Transcribe exactly, and only, the lines from the one containing "thumb ip: (225, 151)" through the end of the material.

══ Data listing ══

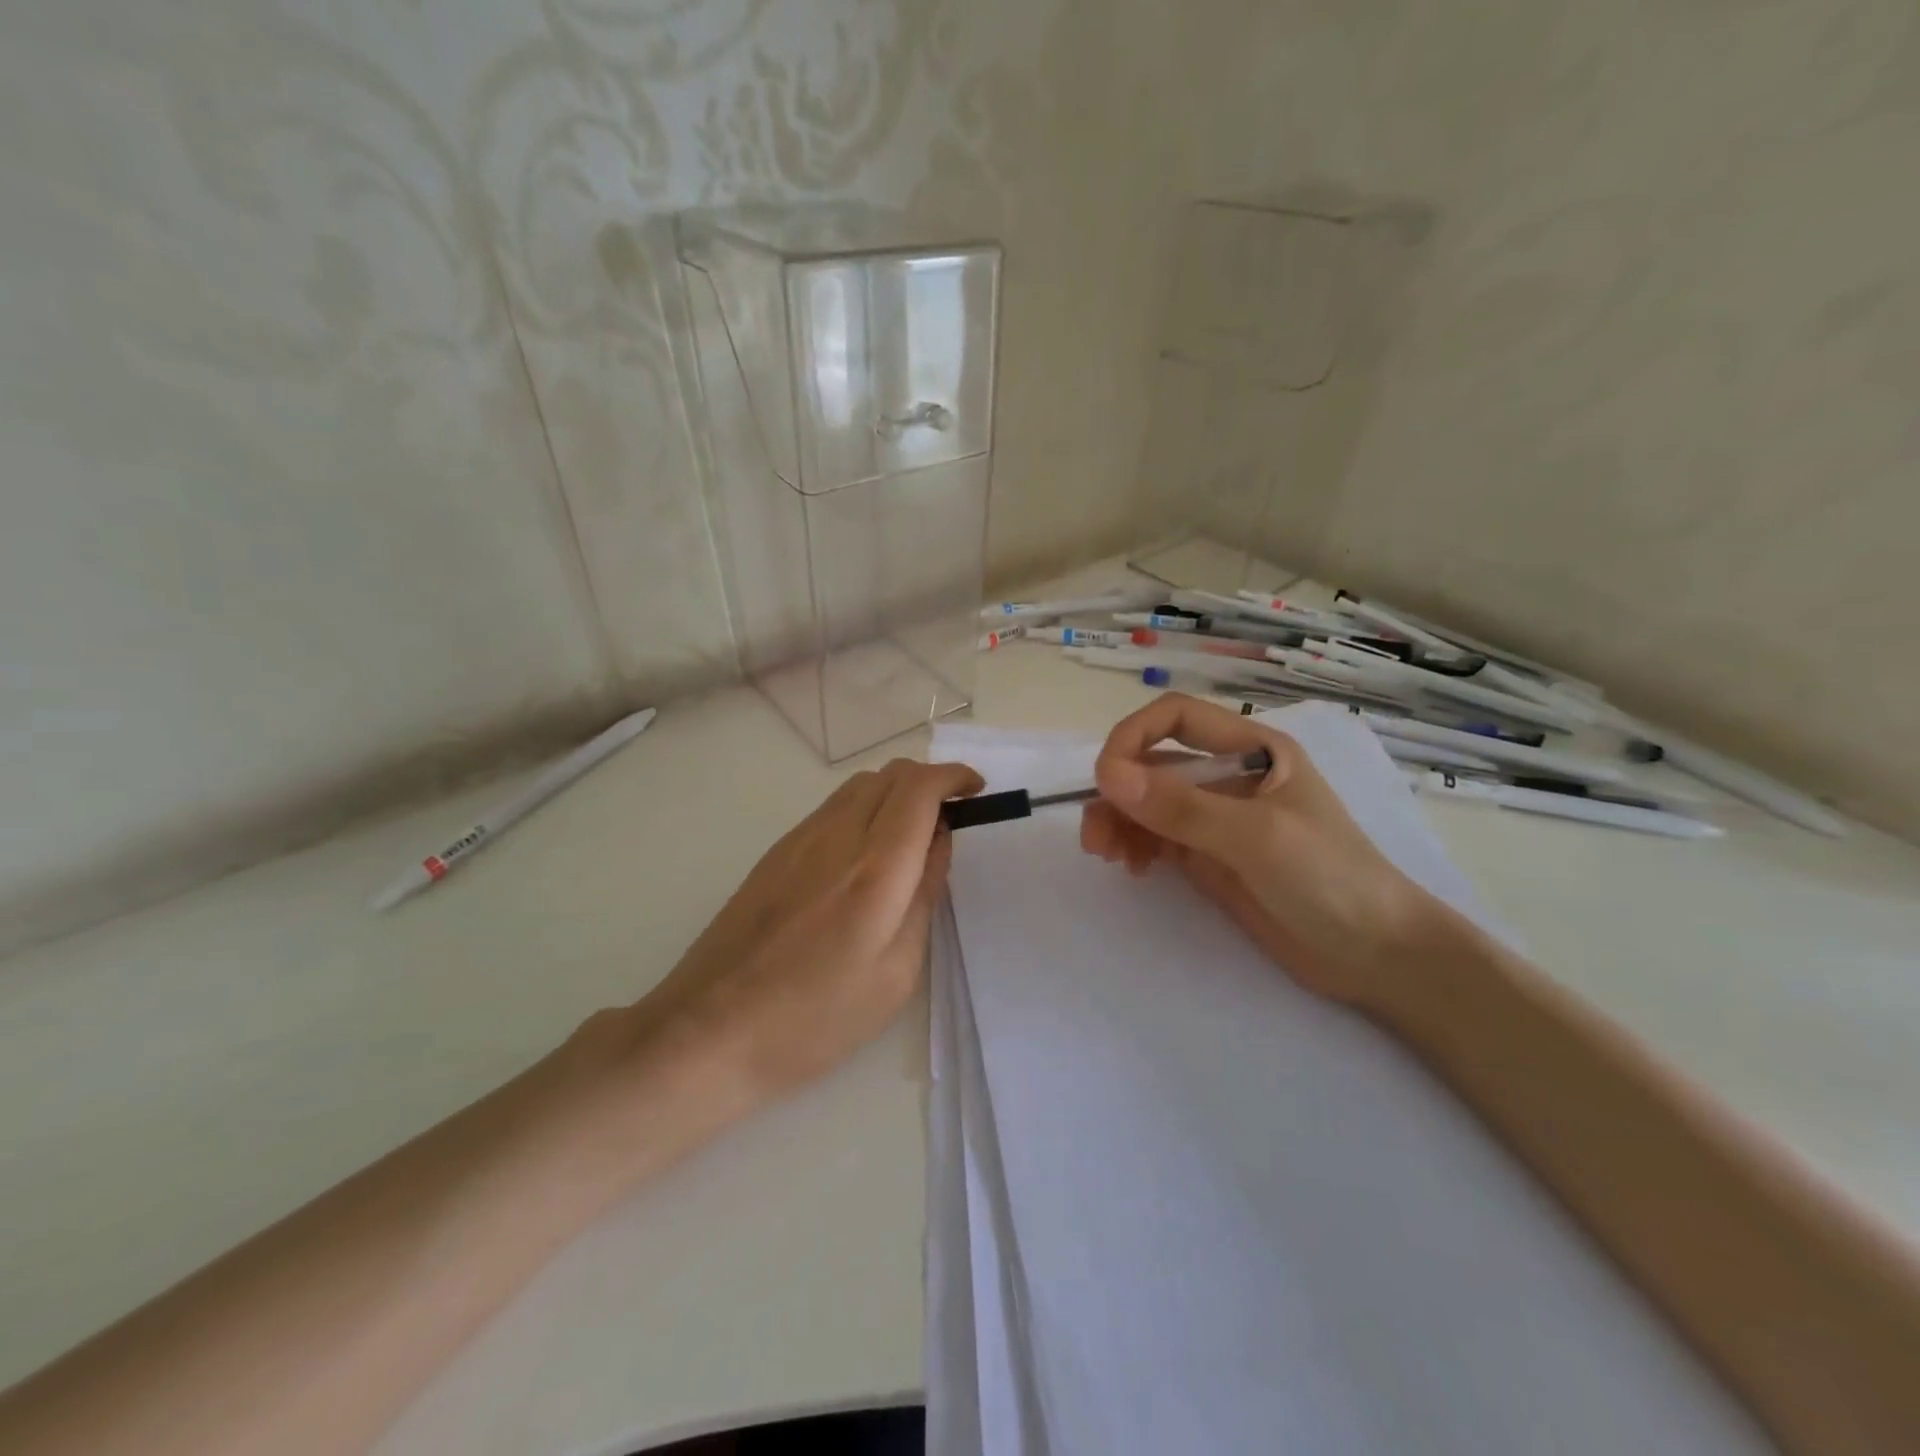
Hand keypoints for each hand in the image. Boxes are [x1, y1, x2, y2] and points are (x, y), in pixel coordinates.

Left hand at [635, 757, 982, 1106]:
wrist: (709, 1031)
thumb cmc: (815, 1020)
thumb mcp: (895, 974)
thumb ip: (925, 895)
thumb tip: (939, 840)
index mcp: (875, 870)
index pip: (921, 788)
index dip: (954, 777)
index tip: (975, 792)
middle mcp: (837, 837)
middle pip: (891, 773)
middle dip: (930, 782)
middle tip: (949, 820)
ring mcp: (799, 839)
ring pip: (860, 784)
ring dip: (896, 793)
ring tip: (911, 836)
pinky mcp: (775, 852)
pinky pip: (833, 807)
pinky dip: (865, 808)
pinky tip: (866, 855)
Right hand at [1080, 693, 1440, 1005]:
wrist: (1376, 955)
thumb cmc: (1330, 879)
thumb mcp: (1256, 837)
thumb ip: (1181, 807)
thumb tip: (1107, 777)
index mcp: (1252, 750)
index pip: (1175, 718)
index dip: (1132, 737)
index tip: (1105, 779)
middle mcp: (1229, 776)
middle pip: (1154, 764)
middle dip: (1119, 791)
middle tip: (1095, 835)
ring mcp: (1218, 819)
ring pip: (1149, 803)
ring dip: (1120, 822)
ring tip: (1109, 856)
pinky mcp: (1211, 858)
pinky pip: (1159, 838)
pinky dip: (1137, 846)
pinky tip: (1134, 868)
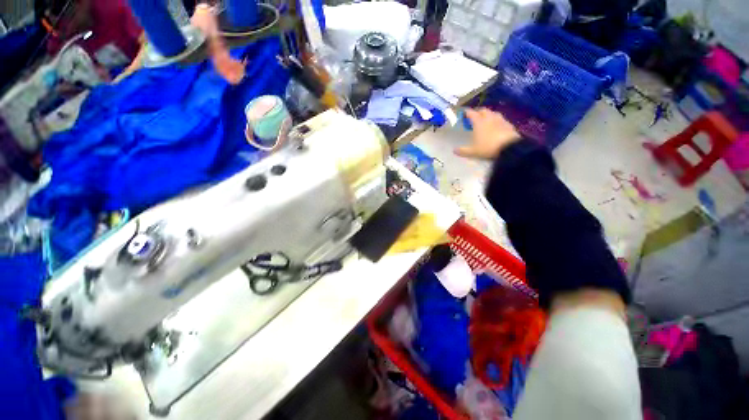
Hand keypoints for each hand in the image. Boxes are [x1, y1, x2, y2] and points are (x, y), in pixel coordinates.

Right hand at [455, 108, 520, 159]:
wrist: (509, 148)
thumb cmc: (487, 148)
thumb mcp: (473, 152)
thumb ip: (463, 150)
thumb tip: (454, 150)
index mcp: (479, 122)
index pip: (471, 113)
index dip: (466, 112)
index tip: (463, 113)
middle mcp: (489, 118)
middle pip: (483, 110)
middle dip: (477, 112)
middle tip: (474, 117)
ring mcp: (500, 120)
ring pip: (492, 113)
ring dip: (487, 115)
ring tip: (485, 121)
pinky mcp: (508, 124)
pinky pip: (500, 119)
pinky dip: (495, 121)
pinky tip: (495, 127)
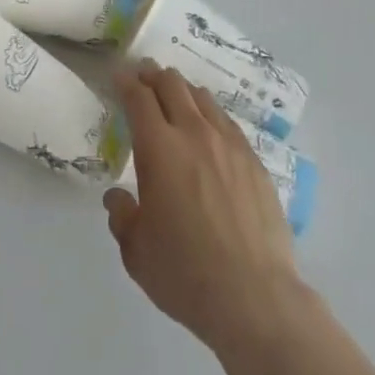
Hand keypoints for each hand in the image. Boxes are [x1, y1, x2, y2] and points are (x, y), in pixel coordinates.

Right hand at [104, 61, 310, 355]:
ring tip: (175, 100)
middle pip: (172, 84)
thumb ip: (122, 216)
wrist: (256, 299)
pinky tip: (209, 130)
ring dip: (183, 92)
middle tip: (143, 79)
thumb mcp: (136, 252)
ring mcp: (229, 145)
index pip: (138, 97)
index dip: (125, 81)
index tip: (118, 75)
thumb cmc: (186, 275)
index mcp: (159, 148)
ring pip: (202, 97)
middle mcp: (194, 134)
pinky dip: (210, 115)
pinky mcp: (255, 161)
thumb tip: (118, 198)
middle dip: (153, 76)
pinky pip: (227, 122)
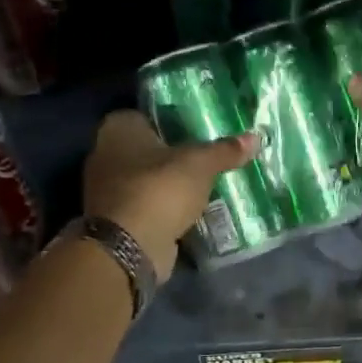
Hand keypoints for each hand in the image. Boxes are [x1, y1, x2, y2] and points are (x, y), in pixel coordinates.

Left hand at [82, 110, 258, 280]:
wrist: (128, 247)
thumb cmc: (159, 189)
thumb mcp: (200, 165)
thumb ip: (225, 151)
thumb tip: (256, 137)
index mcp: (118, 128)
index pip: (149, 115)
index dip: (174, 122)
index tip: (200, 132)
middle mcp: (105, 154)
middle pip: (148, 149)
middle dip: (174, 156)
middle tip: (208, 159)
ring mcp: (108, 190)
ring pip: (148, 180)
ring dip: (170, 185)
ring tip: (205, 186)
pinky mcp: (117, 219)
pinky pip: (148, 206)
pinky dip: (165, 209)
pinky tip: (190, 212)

═══

Output for this task:
thumb ip: (225, 151)
thumb tip: (256, 137)
index mcp: (118, 128)
index pip: (149, 115)
index dip: (174, 122)
index tip: (200, 132)
middle mcp: (105, 154)
middle pip: (148, 149)
middle dip: (174, 156)
middle tip: (208, 159)
ring mcp: (108, 190)
ring pip: (148, 180)
ring dip: (170, 185)
ring tip: (205, 186)
pinky mcp: (117, 219)
pinky pip: (148, 206)
pinky dip: (165, 209)
pinky tip: (190, 212)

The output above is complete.